┌──

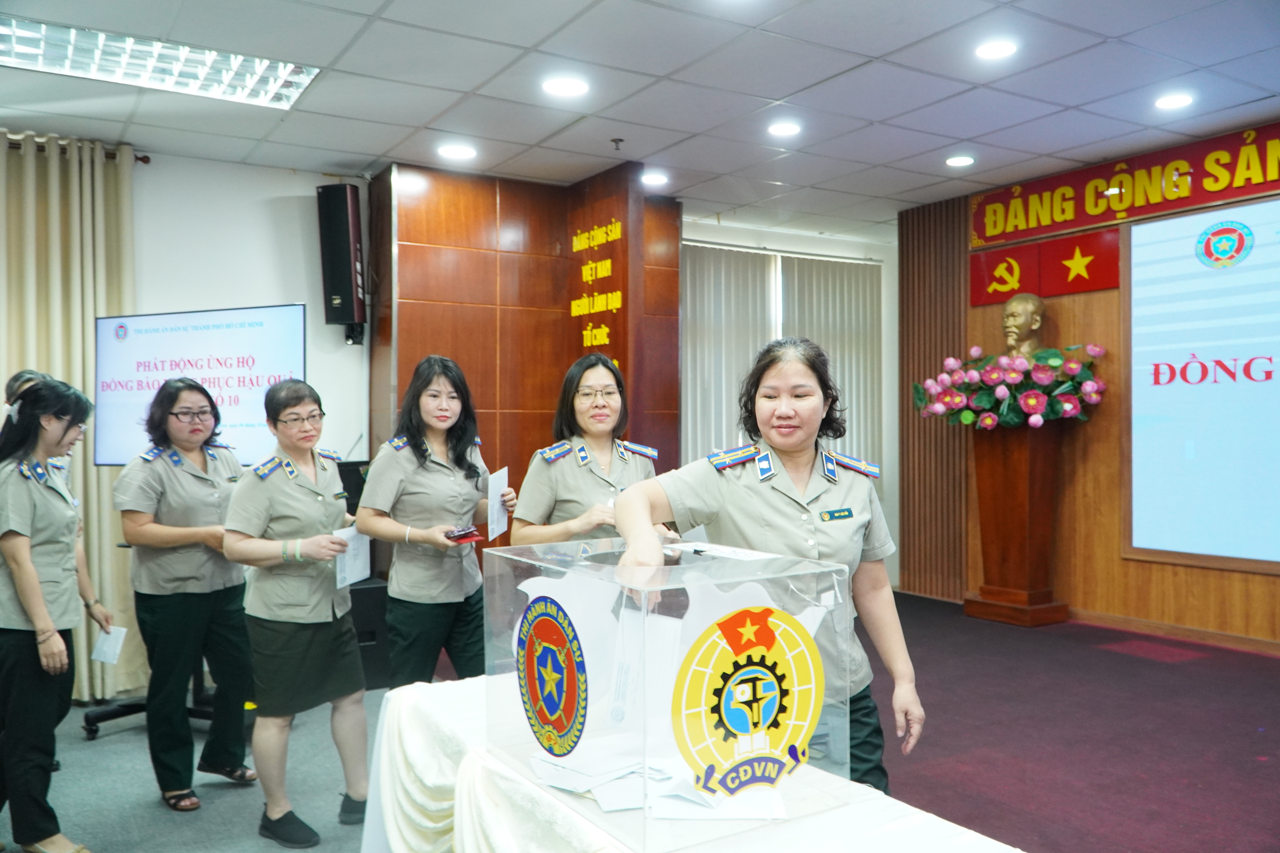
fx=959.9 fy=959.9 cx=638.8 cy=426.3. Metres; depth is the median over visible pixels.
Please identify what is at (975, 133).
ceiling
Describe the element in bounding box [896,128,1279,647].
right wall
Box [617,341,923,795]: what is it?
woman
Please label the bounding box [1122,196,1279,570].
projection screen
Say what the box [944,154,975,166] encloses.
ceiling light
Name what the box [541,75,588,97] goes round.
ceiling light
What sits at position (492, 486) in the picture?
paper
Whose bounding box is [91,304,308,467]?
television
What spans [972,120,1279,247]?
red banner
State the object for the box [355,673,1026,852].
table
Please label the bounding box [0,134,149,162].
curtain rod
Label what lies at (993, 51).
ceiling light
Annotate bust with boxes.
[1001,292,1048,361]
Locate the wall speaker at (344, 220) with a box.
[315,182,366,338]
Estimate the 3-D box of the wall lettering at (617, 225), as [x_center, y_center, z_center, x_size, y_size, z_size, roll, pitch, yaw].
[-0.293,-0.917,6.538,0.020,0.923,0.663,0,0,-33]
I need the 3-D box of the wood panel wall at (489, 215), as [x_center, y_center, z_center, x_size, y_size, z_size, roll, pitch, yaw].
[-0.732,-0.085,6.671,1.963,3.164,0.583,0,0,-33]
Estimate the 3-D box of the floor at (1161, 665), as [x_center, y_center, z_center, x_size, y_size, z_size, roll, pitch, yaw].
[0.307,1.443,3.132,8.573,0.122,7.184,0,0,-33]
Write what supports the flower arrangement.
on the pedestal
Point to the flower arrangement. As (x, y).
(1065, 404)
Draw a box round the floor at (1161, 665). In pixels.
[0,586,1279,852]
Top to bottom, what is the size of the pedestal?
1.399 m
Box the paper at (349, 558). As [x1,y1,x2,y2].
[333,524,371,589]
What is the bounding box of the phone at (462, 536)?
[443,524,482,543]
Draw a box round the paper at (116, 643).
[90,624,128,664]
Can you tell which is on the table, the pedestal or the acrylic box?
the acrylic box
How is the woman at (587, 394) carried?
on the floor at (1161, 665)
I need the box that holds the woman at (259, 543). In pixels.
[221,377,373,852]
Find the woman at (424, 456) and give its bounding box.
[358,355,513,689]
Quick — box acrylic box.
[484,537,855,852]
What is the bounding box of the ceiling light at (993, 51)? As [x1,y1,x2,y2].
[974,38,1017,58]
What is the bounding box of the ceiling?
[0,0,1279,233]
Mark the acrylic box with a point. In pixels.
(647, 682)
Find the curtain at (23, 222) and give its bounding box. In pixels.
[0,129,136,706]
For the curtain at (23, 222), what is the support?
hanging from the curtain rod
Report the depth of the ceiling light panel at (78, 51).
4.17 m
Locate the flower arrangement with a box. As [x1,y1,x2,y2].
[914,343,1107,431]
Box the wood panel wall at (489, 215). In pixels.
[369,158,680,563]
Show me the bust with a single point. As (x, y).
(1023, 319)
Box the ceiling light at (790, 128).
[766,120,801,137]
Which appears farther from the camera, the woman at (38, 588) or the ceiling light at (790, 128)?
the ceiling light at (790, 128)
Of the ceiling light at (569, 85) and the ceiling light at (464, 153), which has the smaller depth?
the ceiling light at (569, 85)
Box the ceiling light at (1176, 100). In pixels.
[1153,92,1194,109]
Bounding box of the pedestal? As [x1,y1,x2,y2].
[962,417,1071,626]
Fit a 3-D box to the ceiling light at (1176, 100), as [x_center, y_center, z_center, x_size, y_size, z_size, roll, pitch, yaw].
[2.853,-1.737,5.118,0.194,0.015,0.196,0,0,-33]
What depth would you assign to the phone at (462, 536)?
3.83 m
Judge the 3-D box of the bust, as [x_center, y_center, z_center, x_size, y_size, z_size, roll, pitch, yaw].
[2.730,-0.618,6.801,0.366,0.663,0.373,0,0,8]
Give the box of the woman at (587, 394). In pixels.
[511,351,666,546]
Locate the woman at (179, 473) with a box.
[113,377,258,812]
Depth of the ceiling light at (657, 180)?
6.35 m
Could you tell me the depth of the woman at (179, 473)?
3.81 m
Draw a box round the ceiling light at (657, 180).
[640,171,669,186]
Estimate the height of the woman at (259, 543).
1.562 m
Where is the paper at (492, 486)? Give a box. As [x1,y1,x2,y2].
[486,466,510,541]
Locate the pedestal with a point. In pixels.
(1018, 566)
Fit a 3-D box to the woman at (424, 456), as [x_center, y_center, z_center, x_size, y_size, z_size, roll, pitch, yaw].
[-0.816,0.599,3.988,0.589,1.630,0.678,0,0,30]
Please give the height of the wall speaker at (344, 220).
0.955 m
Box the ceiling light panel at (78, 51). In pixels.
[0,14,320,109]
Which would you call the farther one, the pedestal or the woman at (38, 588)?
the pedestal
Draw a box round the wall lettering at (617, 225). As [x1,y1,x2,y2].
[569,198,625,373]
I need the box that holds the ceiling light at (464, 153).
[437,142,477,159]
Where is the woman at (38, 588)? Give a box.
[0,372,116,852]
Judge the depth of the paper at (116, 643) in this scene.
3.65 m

└──

[THE PROBLEM] Leave the pictures out and reproduce each record exactly as written.

[SOLUTION TO THE PROBLEM]
fx=959.9 fy=959.9 cx=638.8 cy=426.3. Metres; depth is the median over visible pixels.
Please identify what is at (975, 133).
ceiling
Describe the element in bounding box [896,128,1279,647].
right wall
Box [617,341,923,795]: what is it?
woman
Please label the bounding box [1122,196,1279,570].
projection screen
Say what the box [944,154,975,166] encloses.
ceiling light
Name what the box [541,75,588,97] goes round.
ceiling light
What sits at position (492, 486) in the picture?
paper
Whose bounding box is [91,304,308,467]?
television
What spans [972,120,1279,247]?
red banner
State the object for the box [355,673,1026,852].
table
Please label the bounding box [0,134,149,162].
curtain rod
Label what lies at (993, 51).
ceiling light
Annotate bust with boxes.
[1001,292,1048,361]
Locate the wall speaker at (344, 220) with a box.
[315,182,366,338]
Estimate the 3-D box of the wall lettering at (617, 225), as [x_center, y_center, z_center, x_size, y_size, z_size, roll, pitch, yaw].
[-0.293,-0.917,6.538,0.020,0.923,0.663,0,0,-33]
I need the 3-D box of the wood panel wall at (489, 215), as [x_center, y_center, z_center, x_size, y_size, z_size, roll, pitch, yaw].
[-0.732,-0.085,6.671,1.963,3.164,0.583,0,0,-33]
Estimate the 3-D box of the floor at (1161, 665), as [x_center, y_center, z_center, x_size, y_size, z_size, roll, pitch, yaw].
[0.307,1.443,3.132,8.573,0.122,7.184,0,0,-33]
Write what supports the flower arrangement.
on the pedestal
Point to the flower arrangement. As (x, y).
(1065, 404)
Draw a box round the floor at (1161, 665). In pixels.
[0,586,1279,852]
Top to bottom, what is the size of the pedestal?
1.399 m
Box the paper at (349, 558). As [x1,y1,x2,y2].
[333,524,371,589]
What is the bounding box of the phone at (462, 536)?
[443,524,482,543]
Draw a box round the paper at (116, 643).
[90,624,128,664]
Can you tell which is on the table, the pedestal or the acrylic box?
the acrylic box
How is the woman at (587, 394) carried?
on the floor at (1161, 665)
I need the box that holds the woman at (259, 543). In pixels.
[221,377,373,852]
Find the woman at (424, 456) and give its bounding box.
[358,355,513,689]
Quick — box acrylic box.
[484,537,855,852]
What is the bounding box of the ceiling light at (993, 51)? As [x1,y1,x2,y2].
[974,38,1017,58]
What is the bounding box of the ceiling?
[0,0,1279,233]
Mark the acrylic box with a point. In pixels.
(647, 682)
Find the curtain at (23, 222) and give its bounding box. In pixels.
[0,129,136,706]
For the curtain at (23, 222), what is the support?
hanging from the curtain rod
Report the depth of the ceiling light panel at (78, 51).
4.17 m
Locate the flower arrangement with a box. As [x1,y1,x2,y2].
[914,343,1107,431]
Box the wood panel wall at (489, 215). In pixels.
[369,158,680,563]
Show me the bust with a single point. As (x, y).
(1023, 319)
Box the ceiling light at (790, 128).
[766,120,801,137]
Which appears farther from the camera, the woman at (38, 588) or the ceiling light at (790, 128)?
the ceiling light at (790, 128)
Of the ceiling light at (569, 85) and the ceiling light at (464, 153), which has the smaller depth?
the ceiling light at (569, 85)
Box the ceiling light at (1176, 100). In pixels.
[1153,92,1194,109]
Bounding box of the pedestal? As [x1,y1,x2,y2].
[962,417,1071,626]
Fit a 3-D box to the ceiling light at (1176, 100), as [x_center, y_center, z_center, x_size, y_size, z_size, roll, pitch, yaw].
[2.853,-1.737,5.118,0.194,0.015,0.196,0,0,-33]
What depth would you assign to the phone at (462, 536)?
3.83 m
Judge the 3-D box of the bust, as [x_center, y_center, z_center, x_size, y_size, z_size, roll, pitch, yaw].
[2.730,-0.618,6.801,0.366,0.663,0.373,0,0,8]
Give the box of the woman at (587, 394). In pixels.
[511,351,666,546]
Locate the woman at (179, 473) with a box.
[113,377,258,812]
Depth of the ceiling light at (657, 180)?
6.35 m
Could you tell me the depth of the woman at (179, 473)?
3.81 m
Draw a box round the ceiling light at (657, 180).
[640,171,669,186]
Estimate the height of the woman at (259, 543).
1.562 m
Where is the paper at (492, 486)? Give a box. As [x1,y1,x2,y2].
[486,466,510,541]
Locate the pedestal with a point. In pixels.
(1018, 566)
Fit a 3-D box to the woman at (424, 456), as [x_center, y_center, z_center, x_size, y_size, z_size, roll, pitch, yaw].
[-0.816,0.599,3.988,0.589,1.630,0.678,0,0,30]
Please give the height of the wall speaker at (344, 220).
0.955 m
Box the ceiling light panel at (78, 51). In pixels.
[0,14,320,109]
Which would you call the farther one, the pedestal or the woman at (38, 588)?
the pedestal
Draw a box round the wall lettering at (617, 225). As [x1,y1,x2,y2].
[569,198,625,373]
I need the box that holds the ceiling light at (464, 153).
[437,142,477,159]
Where is the woman at (38, 588)? Give a box.
[0,372,116,852]
Judge the depth of the paper at (116, 643) in this scene.
3.65 m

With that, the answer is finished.